Instructions to follow:
Condense the paragraph in the blog excerpt below that begins "Here’s how we’re going to work on this blog" into a short bulleted list that keeps its main points.

Study text:
────────────────────
Here’s how we’re going to work on this blog from now on. If you have the decency, time, patience, and idea to comment, you must do it. If you are missing either the decency, time, patience or ideas to comment, please use a differentiated version of like. I request that you write the following on “comment”: “Read your post,” and then sign your name. If you don’t want me to know that you read my post, sign off anonymously, I don’t care here.
But remember the deal. If you could comment, please do so.
I know this sounds desperate, but I feel like no one has read my post if I have no comments.
Other people may feel this way too, but to date, I have seen no requests like my own. If you want to add it to your blog, that’s fine.
Remember, I’m expecting at least 10 “comments” on every post from now on.
Tuesday, September 22, 2009
SLiM: Since 1942, Indeed!
The Vlasic® Stork wasn’t wearing a shirt.
He wasn’t wearing pants, either.
There is an urban legend that Donald Duck was at one point banned from
Such is the case of the Vlasic® Stork. For all the many years that the stork has reined supreme over the pickle world, we saw him as a civilized stork, with hat, bow tie and glasses. We assumed he was a refined stork, who wore clothes as well.
I urge you all to write to Vlasic®, and tell them to change their mascot to a dignified, say, sparrow who wears pants. If that doesn’t work, a nationwide boycott will be necessary.
I hope the boycott doesn’t last too long, though. I’m sure going to miss my pickles.
Thursday, September 10, 2009
SLiM: A Tribute to our Inspiration
As you can see in this post, my favorite blog and inspiration for blogging is officially over-the-hill today.
It is one year old. (Oh, come on, that’s a good percentage of my age.) Iceberg Carwash is a G.O.B. (Grand Old Blog [FBB and MBB, is GOB okay?]), and it officially deserves to be recognized. It was awarded the Blog De Ouro on July 13th, 2009, and it deserves to be recognized again. If you have been reading it till now, good, and keep it up. If not, they say it’s never too late to start, but I would recommend the following all-time favorites of mine:
· We Find the Defendant....Stupid, On All Counts
· The Candy Man Can...For 50% Off
Anyway, all the posts are worth reading. I don’t think you have the time or patience to do that, so I gave you that selection of fine material to choose from.
Whatever you choose, I want to personally wish a happy birthday to the Best blog on the block, Iceberg Carwash.
Sunday, September 6, 2009
SLiM: Truth in Advertising
There had been a craze in camp of these little brown balls that you can throw down to make an “exploding spark!” supposedly. What it actually does is make a small pop, with no (visible) spark.
The only use of these small balls is to annoy people, as far as this blogger knows. It also happens to be that these balls are quite a price for what they are. Unless you want to pay 15¢ to annoy people for about 0.0005 seconds, I really don’t think these balls are worth it.
The exception would be if you really are dying to bother someone.
The thing is, when you buy your first package of these balls, you assume there will be an “exploding spark!” like it says on the package.
────────────────────
Source information:
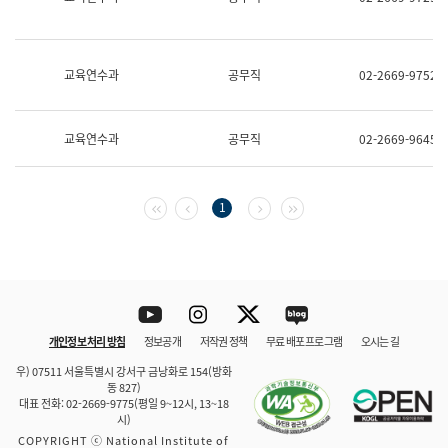
보
과
한
국
교육연수과
공무직
02-2669-9752
어
진
흥
과
교육연수과
공무직
02-2669-9645
수
어
점
자
첫 페이지
이전 페이지
다음 페이지
마지막 페이지
1
진
흥
과
Youtube
Instagram
Twitter
blog
개인정보 처리 방침
정보공개
저작권 정책
무료 배포 프로그램
오시는 길
바로 가기
문체부와 소속기관
우) 07511 서울특별시 강서구 금낭화로 154(방화
동 827)
대표 전화: 02-2669-9775(평일 9~12시, 13~18
시)
COPYRIGHT ⓒ National Institute of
────────────────────
Your response:
- Readers who have the decency, time, patience and ideas to comment must comment.
- Readers who lack any of these should use a differentiated version of a "like": comment "Read your post" and sign their name.
- Readers who don't want the author to know they read the post may sign anonymously.